* **ACTIVITY**
Work through the data and report how many lines include the string "linecap", giving the number alone.

[Stored data]

Start of Block

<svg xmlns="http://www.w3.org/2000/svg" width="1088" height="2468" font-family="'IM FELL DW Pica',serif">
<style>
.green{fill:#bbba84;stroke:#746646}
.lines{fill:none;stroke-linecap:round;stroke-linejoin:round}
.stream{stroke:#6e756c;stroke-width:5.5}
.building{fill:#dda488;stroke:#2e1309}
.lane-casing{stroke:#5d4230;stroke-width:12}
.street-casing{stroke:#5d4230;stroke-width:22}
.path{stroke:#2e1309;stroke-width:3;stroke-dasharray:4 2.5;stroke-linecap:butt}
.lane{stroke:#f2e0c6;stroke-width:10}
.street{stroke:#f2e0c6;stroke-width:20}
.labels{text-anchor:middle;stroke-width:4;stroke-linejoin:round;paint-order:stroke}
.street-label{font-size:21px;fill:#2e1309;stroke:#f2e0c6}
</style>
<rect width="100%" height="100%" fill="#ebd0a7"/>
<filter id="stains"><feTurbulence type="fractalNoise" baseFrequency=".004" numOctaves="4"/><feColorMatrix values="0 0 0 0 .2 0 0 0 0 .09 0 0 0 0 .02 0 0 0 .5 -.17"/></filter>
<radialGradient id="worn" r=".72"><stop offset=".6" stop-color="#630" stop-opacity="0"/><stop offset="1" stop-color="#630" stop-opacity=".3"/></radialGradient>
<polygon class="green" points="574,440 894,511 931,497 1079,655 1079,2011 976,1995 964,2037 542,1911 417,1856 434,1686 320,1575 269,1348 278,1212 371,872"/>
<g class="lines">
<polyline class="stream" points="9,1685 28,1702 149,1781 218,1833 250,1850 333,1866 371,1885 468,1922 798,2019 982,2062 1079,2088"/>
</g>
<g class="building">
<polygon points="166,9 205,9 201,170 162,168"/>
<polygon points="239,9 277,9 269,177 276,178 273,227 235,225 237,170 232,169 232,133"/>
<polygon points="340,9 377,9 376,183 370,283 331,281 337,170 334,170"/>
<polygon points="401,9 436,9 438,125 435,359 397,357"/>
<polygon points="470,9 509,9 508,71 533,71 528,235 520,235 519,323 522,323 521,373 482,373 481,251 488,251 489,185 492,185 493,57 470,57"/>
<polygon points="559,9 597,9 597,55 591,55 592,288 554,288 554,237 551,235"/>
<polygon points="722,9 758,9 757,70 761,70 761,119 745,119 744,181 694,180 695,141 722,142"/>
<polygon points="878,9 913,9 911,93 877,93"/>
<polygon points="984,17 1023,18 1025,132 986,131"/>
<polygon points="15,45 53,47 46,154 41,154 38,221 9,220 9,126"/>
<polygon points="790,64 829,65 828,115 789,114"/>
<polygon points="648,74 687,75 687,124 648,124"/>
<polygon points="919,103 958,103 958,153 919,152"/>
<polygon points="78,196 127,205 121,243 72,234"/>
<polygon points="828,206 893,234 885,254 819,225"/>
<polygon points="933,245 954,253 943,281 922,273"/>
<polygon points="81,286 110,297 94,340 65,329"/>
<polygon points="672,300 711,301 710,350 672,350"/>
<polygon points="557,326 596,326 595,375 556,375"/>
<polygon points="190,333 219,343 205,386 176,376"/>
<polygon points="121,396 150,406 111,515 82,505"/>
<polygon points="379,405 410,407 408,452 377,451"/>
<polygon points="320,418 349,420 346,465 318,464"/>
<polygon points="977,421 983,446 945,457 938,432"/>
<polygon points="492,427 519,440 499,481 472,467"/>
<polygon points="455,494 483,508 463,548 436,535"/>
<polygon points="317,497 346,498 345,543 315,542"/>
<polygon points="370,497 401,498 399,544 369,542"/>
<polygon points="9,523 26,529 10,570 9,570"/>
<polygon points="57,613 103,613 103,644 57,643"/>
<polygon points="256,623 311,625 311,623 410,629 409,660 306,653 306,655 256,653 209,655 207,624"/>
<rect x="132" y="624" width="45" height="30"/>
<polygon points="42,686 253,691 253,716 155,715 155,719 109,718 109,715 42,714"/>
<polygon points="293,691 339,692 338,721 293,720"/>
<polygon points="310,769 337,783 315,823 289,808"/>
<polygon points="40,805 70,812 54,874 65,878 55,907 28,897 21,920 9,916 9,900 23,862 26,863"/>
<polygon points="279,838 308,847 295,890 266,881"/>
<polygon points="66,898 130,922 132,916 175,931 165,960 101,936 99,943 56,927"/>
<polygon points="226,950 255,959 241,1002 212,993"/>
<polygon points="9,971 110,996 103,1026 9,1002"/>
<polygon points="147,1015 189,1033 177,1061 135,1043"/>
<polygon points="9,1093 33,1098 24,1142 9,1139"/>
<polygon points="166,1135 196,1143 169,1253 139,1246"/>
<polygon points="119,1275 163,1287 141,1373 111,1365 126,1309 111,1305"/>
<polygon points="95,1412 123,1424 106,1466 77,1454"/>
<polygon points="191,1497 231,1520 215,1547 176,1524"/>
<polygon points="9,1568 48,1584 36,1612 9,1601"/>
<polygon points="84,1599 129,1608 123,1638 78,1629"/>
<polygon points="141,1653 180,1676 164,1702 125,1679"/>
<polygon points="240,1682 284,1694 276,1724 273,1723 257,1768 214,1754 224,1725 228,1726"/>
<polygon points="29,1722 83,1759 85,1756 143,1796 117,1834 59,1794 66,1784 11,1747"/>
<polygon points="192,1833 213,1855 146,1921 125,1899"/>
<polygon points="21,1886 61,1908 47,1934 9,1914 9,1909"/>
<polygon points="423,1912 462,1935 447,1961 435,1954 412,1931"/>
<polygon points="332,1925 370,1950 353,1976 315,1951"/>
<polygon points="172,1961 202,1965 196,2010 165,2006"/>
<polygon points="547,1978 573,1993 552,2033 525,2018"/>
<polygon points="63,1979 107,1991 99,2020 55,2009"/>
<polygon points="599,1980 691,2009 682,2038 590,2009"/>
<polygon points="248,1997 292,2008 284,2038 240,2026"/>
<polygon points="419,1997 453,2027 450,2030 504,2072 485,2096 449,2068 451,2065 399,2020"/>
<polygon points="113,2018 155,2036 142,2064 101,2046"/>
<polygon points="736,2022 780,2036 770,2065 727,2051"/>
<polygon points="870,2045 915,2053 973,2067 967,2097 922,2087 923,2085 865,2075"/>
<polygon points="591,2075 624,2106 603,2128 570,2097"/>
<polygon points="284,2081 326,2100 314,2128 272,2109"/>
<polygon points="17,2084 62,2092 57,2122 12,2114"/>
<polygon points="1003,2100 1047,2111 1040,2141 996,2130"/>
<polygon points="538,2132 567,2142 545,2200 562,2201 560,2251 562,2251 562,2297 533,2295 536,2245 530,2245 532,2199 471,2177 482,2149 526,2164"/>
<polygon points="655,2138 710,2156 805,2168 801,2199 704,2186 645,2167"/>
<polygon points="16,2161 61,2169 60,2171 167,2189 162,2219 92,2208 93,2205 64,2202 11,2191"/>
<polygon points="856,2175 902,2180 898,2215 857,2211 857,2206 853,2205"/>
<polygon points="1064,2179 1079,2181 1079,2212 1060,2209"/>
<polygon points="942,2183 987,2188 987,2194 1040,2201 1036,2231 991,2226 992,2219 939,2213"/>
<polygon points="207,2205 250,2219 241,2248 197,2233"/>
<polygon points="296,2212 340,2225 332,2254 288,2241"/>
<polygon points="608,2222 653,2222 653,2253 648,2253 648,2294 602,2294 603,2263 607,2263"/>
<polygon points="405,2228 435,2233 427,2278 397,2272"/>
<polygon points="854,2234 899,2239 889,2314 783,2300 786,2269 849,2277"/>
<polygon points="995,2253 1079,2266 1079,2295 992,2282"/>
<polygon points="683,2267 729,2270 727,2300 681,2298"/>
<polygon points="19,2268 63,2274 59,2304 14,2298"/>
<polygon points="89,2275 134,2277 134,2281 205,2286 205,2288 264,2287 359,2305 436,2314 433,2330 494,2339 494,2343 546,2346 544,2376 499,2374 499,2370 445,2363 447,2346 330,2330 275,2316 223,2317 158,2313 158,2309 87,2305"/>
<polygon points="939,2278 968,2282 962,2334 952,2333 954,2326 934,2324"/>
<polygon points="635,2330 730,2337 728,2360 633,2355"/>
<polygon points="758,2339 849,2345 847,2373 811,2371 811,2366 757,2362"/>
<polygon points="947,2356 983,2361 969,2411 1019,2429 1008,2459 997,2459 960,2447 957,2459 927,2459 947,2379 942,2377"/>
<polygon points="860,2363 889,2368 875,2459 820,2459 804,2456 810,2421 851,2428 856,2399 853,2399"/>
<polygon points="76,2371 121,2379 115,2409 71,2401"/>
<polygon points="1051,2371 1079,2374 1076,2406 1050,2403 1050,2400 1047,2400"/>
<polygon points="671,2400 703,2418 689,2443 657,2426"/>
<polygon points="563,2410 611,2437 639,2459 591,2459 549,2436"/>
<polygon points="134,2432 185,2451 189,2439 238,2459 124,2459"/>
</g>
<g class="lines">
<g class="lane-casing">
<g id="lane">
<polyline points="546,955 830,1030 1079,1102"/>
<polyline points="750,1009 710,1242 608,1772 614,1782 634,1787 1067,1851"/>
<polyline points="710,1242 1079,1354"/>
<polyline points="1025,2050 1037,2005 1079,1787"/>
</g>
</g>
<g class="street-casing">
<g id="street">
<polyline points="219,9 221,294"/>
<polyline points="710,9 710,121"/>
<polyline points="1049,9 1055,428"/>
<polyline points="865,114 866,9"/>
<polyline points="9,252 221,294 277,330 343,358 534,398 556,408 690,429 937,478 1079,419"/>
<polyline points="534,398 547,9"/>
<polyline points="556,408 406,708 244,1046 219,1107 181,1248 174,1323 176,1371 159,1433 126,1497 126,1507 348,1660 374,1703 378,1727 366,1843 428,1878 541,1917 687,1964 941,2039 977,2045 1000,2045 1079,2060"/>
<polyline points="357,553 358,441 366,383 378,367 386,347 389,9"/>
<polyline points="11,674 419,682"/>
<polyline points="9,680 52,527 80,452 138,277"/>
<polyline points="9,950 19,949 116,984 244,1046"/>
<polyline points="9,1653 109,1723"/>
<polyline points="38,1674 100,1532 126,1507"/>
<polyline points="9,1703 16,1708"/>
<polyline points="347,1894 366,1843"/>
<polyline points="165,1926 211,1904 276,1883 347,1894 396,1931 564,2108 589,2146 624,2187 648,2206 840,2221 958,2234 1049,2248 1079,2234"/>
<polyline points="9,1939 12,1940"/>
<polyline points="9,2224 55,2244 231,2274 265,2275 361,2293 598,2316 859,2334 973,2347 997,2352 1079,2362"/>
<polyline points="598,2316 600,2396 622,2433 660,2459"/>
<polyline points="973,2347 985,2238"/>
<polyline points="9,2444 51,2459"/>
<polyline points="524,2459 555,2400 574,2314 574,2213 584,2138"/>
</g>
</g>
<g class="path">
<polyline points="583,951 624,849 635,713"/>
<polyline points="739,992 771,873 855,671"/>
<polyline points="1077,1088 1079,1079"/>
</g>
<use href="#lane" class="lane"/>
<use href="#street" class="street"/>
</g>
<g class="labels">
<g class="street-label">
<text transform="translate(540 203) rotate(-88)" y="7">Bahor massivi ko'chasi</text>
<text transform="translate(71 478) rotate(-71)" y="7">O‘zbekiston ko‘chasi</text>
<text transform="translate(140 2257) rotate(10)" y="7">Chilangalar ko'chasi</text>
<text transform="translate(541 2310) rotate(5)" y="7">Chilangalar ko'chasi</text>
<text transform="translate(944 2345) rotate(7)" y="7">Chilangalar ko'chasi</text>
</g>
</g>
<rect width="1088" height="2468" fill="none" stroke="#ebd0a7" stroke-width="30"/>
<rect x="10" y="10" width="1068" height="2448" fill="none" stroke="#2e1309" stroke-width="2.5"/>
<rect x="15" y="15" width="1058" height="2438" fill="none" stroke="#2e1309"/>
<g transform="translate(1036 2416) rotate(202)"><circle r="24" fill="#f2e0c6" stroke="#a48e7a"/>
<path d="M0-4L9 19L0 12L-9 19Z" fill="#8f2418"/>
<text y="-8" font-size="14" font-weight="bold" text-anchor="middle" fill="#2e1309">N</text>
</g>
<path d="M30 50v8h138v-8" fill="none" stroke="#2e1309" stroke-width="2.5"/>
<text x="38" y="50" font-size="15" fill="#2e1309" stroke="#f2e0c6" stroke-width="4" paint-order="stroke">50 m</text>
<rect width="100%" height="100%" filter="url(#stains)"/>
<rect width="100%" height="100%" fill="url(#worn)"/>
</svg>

End of Block

* **TASK SOLUTION**
2